The faster you go in an atmosphere the more the atmosphere resists. It gets less and less efficient the faster you go. That's just how it works.
The Concorde engine was efficient at cruise - and pretty awful everywhere else. At cruise it was about 10% more efficient than a GE90. But the Concorde had 4 of them, and a 777 has 2 GE90s.
This is also why you don't see 4 engined planes anymore, except for the A380 and most people were hell bent on retiring during the pandemic until they couldn't get more 787s/A350s and the 777X is delayed.
This is actually not even approximately true; like many aerodynamic phenomena, drag is super nonlinear in airspeed and not even monotonic, with a bunch of weird outcomes around mach 1. The first chapter of every aero textbook probably includes a variation of this famous chart [0], showing drag coefficient or sometimes drag force (estimated for some famous/classic airframe) as a function of mach number.
This is why prolonged supercruise can exist for airplanes without giant comical fuel tanks etc.
That said, your main point about CAD/physics definitely stands and is a good one; imho it would be unlikely to design and build e.g. a 10x better airplane than the Concorde today, even with all the fancy computers simulations etc.

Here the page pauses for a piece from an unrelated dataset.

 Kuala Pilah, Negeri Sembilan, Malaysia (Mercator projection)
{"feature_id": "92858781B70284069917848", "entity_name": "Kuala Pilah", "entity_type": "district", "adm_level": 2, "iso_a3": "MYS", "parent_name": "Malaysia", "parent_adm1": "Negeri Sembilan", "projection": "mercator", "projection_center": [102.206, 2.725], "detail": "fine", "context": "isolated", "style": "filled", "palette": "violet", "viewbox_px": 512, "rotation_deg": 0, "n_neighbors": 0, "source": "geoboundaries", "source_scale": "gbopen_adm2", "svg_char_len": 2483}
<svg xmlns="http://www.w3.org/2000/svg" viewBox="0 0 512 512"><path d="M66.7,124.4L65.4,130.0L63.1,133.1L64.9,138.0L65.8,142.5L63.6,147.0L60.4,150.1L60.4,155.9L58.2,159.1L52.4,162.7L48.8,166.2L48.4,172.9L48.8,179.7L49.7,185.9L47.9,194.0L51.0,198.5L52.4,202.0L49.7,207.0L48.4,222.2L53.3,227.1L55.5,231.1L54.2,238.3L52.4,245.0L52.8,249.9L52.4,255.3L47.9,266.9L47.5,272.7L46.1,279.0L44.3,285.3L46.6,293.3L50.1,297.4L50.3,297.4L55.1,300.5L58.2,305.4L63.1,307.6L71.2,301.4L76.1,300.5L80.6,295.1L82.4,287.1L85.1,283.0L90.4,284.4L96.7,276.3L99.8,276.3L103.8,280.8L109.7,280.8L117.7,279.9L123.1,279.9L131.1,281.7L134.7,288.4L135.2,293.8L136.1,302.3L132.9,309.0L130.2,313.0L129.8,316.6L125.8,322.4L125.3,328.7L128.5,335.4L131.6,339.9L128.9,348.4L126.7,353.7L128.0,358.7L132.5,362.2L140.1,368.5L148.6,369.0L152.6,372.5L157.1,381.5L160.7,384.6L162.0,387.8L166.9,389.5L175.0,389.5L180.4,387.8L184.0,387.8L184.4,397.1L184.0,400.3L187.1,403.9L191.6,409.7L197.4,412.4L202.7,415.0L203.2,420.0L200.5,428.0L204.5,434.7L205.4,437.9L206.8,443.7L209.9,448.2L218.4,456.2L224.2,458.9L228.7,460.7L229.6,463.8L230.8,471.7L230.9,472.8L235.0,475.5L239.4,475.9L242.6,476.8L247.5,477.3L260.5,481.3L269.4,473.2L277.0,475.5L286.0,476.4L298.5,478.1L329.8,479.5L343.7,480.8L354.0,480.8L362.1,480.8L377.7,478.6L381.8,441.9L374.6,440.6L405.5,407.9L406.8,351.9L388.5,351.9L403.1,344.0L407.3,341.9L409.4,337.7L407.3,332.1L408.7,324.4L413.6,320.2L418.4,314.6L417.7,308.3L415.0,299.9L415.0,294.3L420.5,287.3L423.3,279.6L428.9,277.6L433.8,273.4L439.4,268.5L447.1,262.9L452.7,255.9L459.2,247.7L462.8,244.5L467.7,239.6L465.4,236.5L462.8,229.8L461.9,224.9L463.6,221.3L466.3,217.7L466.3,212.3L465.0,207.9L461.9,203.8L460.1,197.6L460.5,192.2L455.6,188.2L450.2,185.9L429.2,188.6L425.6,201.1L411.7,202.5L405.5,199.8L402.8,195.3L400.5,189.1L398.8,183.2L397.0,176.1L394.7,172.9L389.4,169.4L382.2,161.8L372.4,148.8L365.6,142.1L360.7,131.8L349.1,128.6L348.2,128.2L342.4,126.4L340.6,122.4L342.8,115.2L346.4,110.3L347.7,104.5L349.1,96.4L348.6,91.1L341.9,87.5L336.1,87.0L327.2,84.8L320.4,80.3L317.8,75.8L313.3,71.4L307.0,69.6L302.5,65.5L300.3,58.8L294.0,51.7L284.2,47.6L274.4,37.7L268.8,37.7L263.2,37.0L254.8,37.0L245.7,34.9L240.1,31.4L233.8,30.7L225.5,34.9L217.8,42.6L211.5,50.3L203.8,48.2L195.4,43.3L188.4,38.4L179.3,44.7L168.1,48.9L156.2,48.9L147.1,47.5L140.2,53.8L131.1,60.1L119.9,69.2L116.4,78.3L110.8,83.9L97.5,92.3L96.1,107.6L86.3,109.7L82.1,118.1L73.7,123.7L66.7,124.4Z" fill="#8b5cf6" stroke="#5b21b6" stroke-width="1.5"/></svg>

[0] https://www.researchgate.net/figure/Drag-coefficient-as-a-fu...
Computers are great for marginal gains and saving labor costs, but they can't give a 10x improvement unless there's already a 9x improvement in materials and techniques. Small nit, but CAE is simulations, while CAD is just drafting.

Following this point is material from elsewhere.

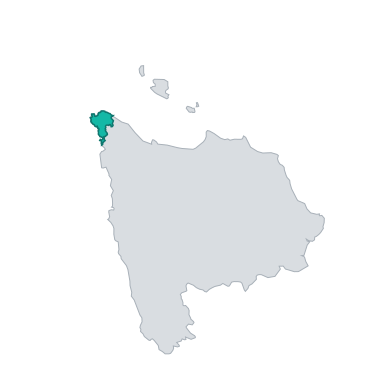 where Gerona sits in Spain, rotated 244°
{"feature_id": "ESP-5820", "entity_name": "Gerona", "entity_type": "Autonomous Community", "adm_level": 1, "iso_a3": "ESP", "parent_name": "Spain", "parent_adm1": "", "projection": "orthographic", "projection_center": [2.529, 42.07], "detail": "fine", "context": "in_parent", "style": "filled", "palette": "teal", "viewbox_px": 384, "rotation_deg": 244, "n_neighbors": 0, "source": "natural_earth", "source_scale": "10m", "svg_char_len": 6409}
<svg xmlns="http://www.w3.org/2000/svg" viewBox="0 0 384 384"><g transform="rotate(244 192 192)"><path d="M204.3,104.2L204.3,105.2L205.8,107.1L210.5,108.4L211.7,109.2L211.4,111.7L210.1,113.7L211.1,114.7L212.3,114.7L213.7,113.1L214.0,114.2L216.1,115.4L220.9,117.5L224.3,117.9L227.7,121.9L233.4,121.4L238.5,125.3L243.4,124.6L244.5,125.3L252.0,125.6L252.5,122.6L253.4,121.4L266.4,125.8L268.0,128.5L267.7,129.8L268.3,132.8L270.1,132.7L273.6,131.1L278.0,133.2L279.2,135.1L280.1,135.2L283.5,133.4L292.6,135.6L293.0,134.2L293.6,133.7L297.5,132.4L299.0,132.1L303.9,133.1L304.5,134.8L305.5,135.4L305.9,136.9L303.0,137.8L302.7,140.4L304.5,142.6L304.8,146.4L299.9,151.2L285.7,159.5L281.0,164.4L270.3,166.8L259.3,170.3L252.6,176.7L254.3,177.3L256.2,179.5L255.5,180.5L252.6,182.0L250.0,182.3L245.0,190.3L238.1,198.5L235.5,202.1L229.9,211.7L229.8,214.5L232.1,224.3L233.5,226.9L235.6,229.1L239.6,231.0L240.5,232.8L239.1,234.5L235.0,237.4L227.8,241.3L224.7,244.4L224.0,247.5L221.9,248.8L220.9,253.1L217.9,259.1L217.7,260.7L219.8,262.9L217.6,264.2L206.6,264.3L199.6,268.7L196.0,272.7L192.6,280.4L188.6,284.8L186.9,285.6L184.4,283.4L181.2,282.9L178.1,283.4L176.4,284.9L173.8,285.6L171.3,284.7L165.9,283.9L163.5,283.8L159.7,284.9L156.5,283.8L151.1,282.9L139.3,283.1L137.8,283.4L132.2,288.2L126.5,287.9L121.2,289.5L117.3,294.3L116.4,297.0L115.5,296.2L114.6,296.4L114.1,298.4L110.4,299.4L106.5,297.3L103.4,294.5L101.7,294.1L99.2,289.9L98.2,287.2L97.6,284.4L97.7,282.5L95.3,281.2L94.9,278.6L97.1,275.6L99.6,274.1L97.4,274.0L95.6,275.9L93.8,272.3L86.0,264.9L86.7,262.7L85.1,264.2L84.1,264.6L79.8,263.8L74.7,264.0L73.8,252.8L75.5,249.1L81.8,242.2L85.4,241.5L87.1,237.8L84.0,237.6L79.8,229.6L81.8,222.7L87.3,218.1L88.4,216.0L88.7,214.1L87.9,212.6L85.3,211.6L83.1,205.7L82.9,202.2L80.8,200.0L79.3,196.4L81.1,196.1L88.1,196.9L89.8,196.2L91.3,194.0L93.1,190.4L93.6,188.1L91.3,184.6L91.2,183.9L91.7,182.8L96.3,179.6L95.8,176.8L97.1,171.1L97.1,167.7L96.9,164.9L95.8,161.2L96.9,159.9L99.2,158.9L101.3,156.2L104.1,154.0L107.6,152.4L111.9,148.6L111.4,146.6L110.2,145.4L105.6,144.1L105.4,143.2L105.9,138.5L104.9,136.5L103.1,136.6L100.6,135.5L99.9,135.9L96.6,135.4L94.4,134.3L93.3,134.9L92.8,136.5L88.8,137.7L86.6,137.4L83.1,135.5L79.0,135.5L78.5,135.1L74.8,136.6L73.7,136.5L72.5,134.0L74.8,130.9L73.5,127.6L72.5,127.4L65.8,128.8L61.6,131.4L60.1,131.5L59.6,130.9L60.0,126.6L64.5,122.6L62.1,121.9L62.4,120.6L64.3,118.7L62.8,116.9L63.5,112.3L59.8,113.3L58.9,113.0L59.1,111.1L61.8,107.7L59.6,107.0L58.1,105.4L56.4,102.1L56.6,100.5L58.3,96.9L61.5,95.5L64.8,93.3L68.8,94.4L75.1,93.0L77.4,92.1L77.5,90.5L76.9,89.3L77.7,88.3L83.0,85.8L86.0,85.8L89.2,84.6L91.1,85.9L92.9,85.7L94.8,87.2L97.2,90.2L100.9,91.8L104.2,91.3L120.3,92.7L125.0,91.8L128.3,93.9L135.1,95.3L139.1,97.1L150.4,100.4L154.5,100.8L163.1,99.1L165.3,99.9L168.7,99.0L170.3,99.3L172.3,101.1L179.5,103.8L181.6,102.1L183.0,101.7L188.2,103.2L193.4,105.8L196.2,106.2L200.3,105.7L204.3,104.2ZM303.1,205.3L305.1,206.2L307.2,205.3L308.4,205.6L309.5,206.0L309.8,207.7L305.3,216.3L301.7,218.6L298.0,216.8L295.9,216.4L295.2,215.7L294.7,213.0L293.8,212.1L292.4,211.7L289.5,213.9L288.7,212.4L287.3,212.1L286.8,211.3L286.8,210.2L295.5,203.5L298.0,202.1L303.3,200.3L304.2,200.6L303.5,201.6L304.2,202.5L303.1,205.3ZM327.6,201.5L326.8,203.9L320.3,200.8L318.2,200.5L317.7,200.0L317.9,197.7L322.2,197.2L325.7,198.4L327.6,201.5ZM267.1,229.0L266.3,230.7L263.1,230.0L262.4,229.3L263.1,227.4L264.0,227.2L264.1,225.9L265.1,224.5L269.7,223.5L270.7,224.4L270.9,225.7L268.1,228.6L267.1,229.0ZM270.2,235.8L269.7,236.1L266.2,235.7L266.1,234.6L266.8,233.1L268.1,234.6L270.2,235.0L270.2,235.8Z" fill="#d9dde1" stroke="#a8b0b8" stroke-width="1"/><path d="M273.7,131.3L274.0,131.5L275.3,131.7L275.7,131.8L276.8,132.6L277.3,132.7L277.7,132.8L278.0,132.9L278.3,133.4L278.5,134.4L278.7,134.8L279.1,135.2L279.4,135.3L279.6,135.4L280.2,135.3L280.5,135.2L281.1,134.7L281.6,134.4L281.7,134.2L281.8,133.8L281.9,133.7L282.2,133.5L283.2,133.6L284.4,133.2L285.1,133.2L285.6,133.5L285.9,133.7L287.0,134.3L287.7,134.4L288.0,134.4L288.1,134.8L288.5,135.3L288.8,135.6L289.2,135.7L289.6,135.9L289.9,136.0L290.1,136.0L290.2,135.9L290.4,135.4L290.5,135.3L290.9,135.3L291.8,135.6L292.3,135.7L292.8,135.6L292.6,135.2L292.4,134.7L292.6,134.5L293.4,133.8L293.8,133.6L294.2,133.6L295.0,133.7L295.4,133.6L295.7,133.4L296.3,132.8L296.6,132.6L297.0,132.6L297.3,132.6L297.6,132.5L298.3,132.0L299.0,132.3L299.3,132.0L299.5,132.1L300.1,132.1L300.4,132.4L300.5,132.7L300.7,132.9L301.0,133.1L301.4,133.2L301.9,133.2L302.4,133.2L303.3,133.1L303.3,133.4L303.1,134.0L303.2,134.4L303.2,134.9L303.4,135.3L303.8,135.6L304.2,135.5L304.7,135.5L305.0,135.8L305.3,135.6L305.6,135.7L306.1,136.0L305.6,137.0L305.5,137.6L305.3,137.8L305.2,138.0L305.0,138.3L304.7,138.1L303.9,138.3L303.3,138.0L303.1,137.8L302.7,137.8L302.3,138.3L302.1,138.9L302.1,139.9L302.1,140.5L302.2,141.0L302.5,141.4L303.2,141.8L303.6,142.3L304.1,143.0L304.0,143.3L303.8,143.6L303.7,143.9L303.8,144.4L303.9,144.9L303.9,145.1L304.0,145.3L304.4,145.6L304.5,145.8L304.4,146.3L304.0,147.2L303.7,147.9L303.4,148.3L302.8,149.1L302.1,149.0L301.3,149.6L301.2,150.4L300.6,150.7L298.8,152.1L298.4,152.7L297.7,152.9L297.3,153.0L296.7,153.2L296.4,153.3L296.1,153.6L295.9,153.9L295.8,154.0L295.5,153.9L295.2,154.6L294.9,153.8L294.9,153.6L294.9,153.4L295.1,153.2L295.0,152.5L294.6,152.1L293.7,151.8L293.3,151.7L293.0,151.8L292.3,152.2L290.5,152.6L288.3,150.3L287.4,150.3L286.9,150.4L286.4,150.2L286.1,149.7L285.8,149.1L285.8,148.6L286.0,148.2L286.2,147.9L287.2,148.4L287.4,148.4L288.0,147.9L288.4,148.0L288.8,147.3L288.8,147.1L288.6,146.8L288.4,146.6L288.3,146.4L289.3,145.2L289.5,144.8L289.6,144.2L289.4,143.6L289.1,143.2L288.7,142.9L287.9,142.9L287.6,142.7L286.8,141.6L286.0,141.8L285.7,141.8L285.4,141.5L285.2,141.1L284.1,141.0L283.9,141.1L283.6,141.3L282.6,141.4L282.0,141.6L281.9,141.6L281.4,141.1L280.9,141.2L280.7,141.1L280.5,140.7L280.5,139.8L280.5,139.5L280.4,139.3L279.9,138.8L279.9,138.7L280.0,138.0L280.3,137.6L280.4,137.4L280.4,137.1L280.3,136.8L280.2,136.8L280.0,136.7L279.8,136.7L279.2,136.8L278.9,136.8L278.2,136.3L277.7,136.2L276.3,136.5L276.1,135.9L276.1,135.7L276.1,135.3L276.1,135.0L275.7,134.6L275.6,134.3L275.6,133.6L275.6,133.4L274.3,132.9L274.0,132.6L273.8,132.2L273.7,131.8L273.7,131.3ZM278.8,131.6L279.0,131.9L279.2,132.3L279.5,132.7L279.4,132.8L279.2,132.8L278.7,132.7L278.4,132.5L278.4,132.2L278.6,131.7L278.8,131.6Z" fill="#14b8a6" stroke="#0f766e" stroke-width="1.5"/></g></svg>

Even if your drag coeficcient goes down from 0.3 to 0.25, doubling your velocity will still more than triple your fuel consumption over constant distance. Then the tradeoffs in airframe to make it not fall out of the sky in the transonic regime, then the loss of ISP from much lower bypass engines, then the smaller cabins, then carrying the extra fuel... you can carry far fewer passengers. Sure your drag went down substantially from mk 0.98, but noone is proposing doing a transonic trip because that would be insane.

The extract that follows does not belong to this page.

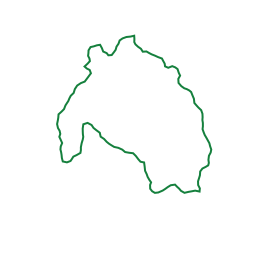 the district of Serrania, Minas Gerais, Brazil, rotated 63°
{"feature_id": "56859067B74246895734471", "entity_name": "Serrania", "entity_type": "district", "adm_level": 2, "iso_a3": "BRA", "parent_name": "Brazil", "parent_adm1": "Minas Gerais", "projection": "albers", "projection_center": [-46.094, -21.571], "detail": "fine", "context": "isolated", "style": "outline", "palette": "green", "viewbox_px": 256, "rotation_deg": 63, "n_neighbors": 0, "source": "geoboundaries", "source_scale": "gbopen_adm2", "svg_char_len": 2164}
<svg xmlns="http://www.w3.org/2000/svg" viewBox="0 0 256 256"><g transform="rotate(63 128 128)"><path d="M81.5,66.2L78.5,69.0L75.7,71.2L73.1,73.5L70.7,75.2L68.2,76.8L66.7,80.2L63.3,80.5L60.1,82.2L56.8,83.4L54.3,83.4L51.6,81.9L48.6,80.6L47.7,84.2L46.2,88.1L45.7,92.2L46.2,95.7L48.6,98.2L50.3,101.3L52.7,103.5L53.9,105.8L55.6,109.4L54.3,112.5L51.6,113.0L48.6,115.4L45.0,115.0L41.2,115.1L40.2,118.2L39.7,121.5L38.9,124.6L40.9,127.9L43.2,129.2L45.6,130.8L48.6,130.8L51.1,131.6L52.4,135.0L53.5,138.8L56.3,137.7L58.9,135.8L62.4,136.2L64.0,139.4L65.2,141.8L67.0,145.5L66.6,149.6L67.1,154.0L69.2,157.7L72.1,160.5L73.3,164.4L75.1,166.9L76.9,169.0L78.2,171.3L79.5,173.5L82.1,176.4L83.2,179.6L84.3,183.7L87.1,185.4L89.4,187.1L92.3,189.4L96.2,190.4L99.4,190.2L102.5,191.0L104.7,193.2L107.6,193.3L111.5,193.5L113.9,196.3L116.4,197.9L119.3,198.6L121.8,199.4L124.6,200.5L128.2,201.3L130.9,198.0L131.3,194.2L130.1,192.0L128.7,189.7L128.8,186.1L128.6,181.7L126.3,180.0L123.7,178.7L120.4,176.1L117.8,173.6L115.6,171.9L113.0,171.0L110.6,169.9L107.9,168.6L104.4,166.1L105.1,161.7L108.8,159.1L112.3,158.7L115.8,157.1L119.4,155.3L123.3,156.3L126.9,154.3L130.6,153.3L133.5,152.0L135.7,150.7L138.6,148.9L141.3,145.6L144.7,142.9L148.1,141.5L150.6,138.2L152.8,134.9L156.5,133.7L160.5,133.0L163.7,132.2L166.0,129.3L170.0,130.7L173.9,132.2L177.6,132.3L180.5,132.7L184.2,132.5L186.9,132.1L188.8,134.2L192.2,135.8L195.3,135.2L198.0,133.5L199.2,130.3L199.5,125.5L199.2,122.6L198.7,119.5L198.4,115.9L199.8,111.8L202.8,110.9L205.1,110.0L208.1,109.3L211.4,107.1L212.4,103.0L213.2,100.4L214.3,96.6L217.1,93.1L214.4,91.4L210.7,91.4L207.3,89.8L204.8,87.3L202.8,85.4L199.5,83.4L197.9,80.1L197.9,76.5L197.7,73.5L195.8,71.8L192.9,70.8L189.5,68.5L187.4,65.5L185.0,63.6L181.5,63.1L178.5,62.4L175.1,62.5L172.1,62.6L169.0,62.8L165.9,62.5L162.9,62.1L160.5,60.5L157.5,59.0L154.7,58.1L152.2,56.6L149.1,55.2L145.3,54.7L141.7,56.0L139.1,56.7L135.8,57.5L131.9,56.0L127.7,55.7L124.6,55.4L122.3,56.4L120.0,58.0L118.2,59.8L114.9,61.5L110.8,62.5L107.1,60.9L105.0,57.8L101.8,57.7L98.0,57.1L95.4,58.4L93.0,60.5L92.6,64.8L89.9,67.0L87.3,66.1L84.3,66.2L81.5,66.2Z" fill="none" stroke="#15803d" stroke-width="2"/></g></svg>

You wind up using many times more energy per passenger, meaning you pretty much only have first class due to noone on a budget even considering paying 10x as much. Throw in the cost of SAF and you're looking at the price of a house per ticket in order to save 5 hours in the air from a total 15 hours travel/boarding/waiting time.
You are making two assumptions, one explicit and one implicit. That the cross-section area is constant (it’s not, it depends on the angle of attack, which is smaller at higher speeds) and that the air density is constant (it’s not, supersonic planes fly at much higher altitudes, where the air is thinner).
Of course it would be less efficient than a subsonic jet, but they never claimed the opposite - the idea was for it to be faster, but not (much) more expensive than today's business class on subsonic jets.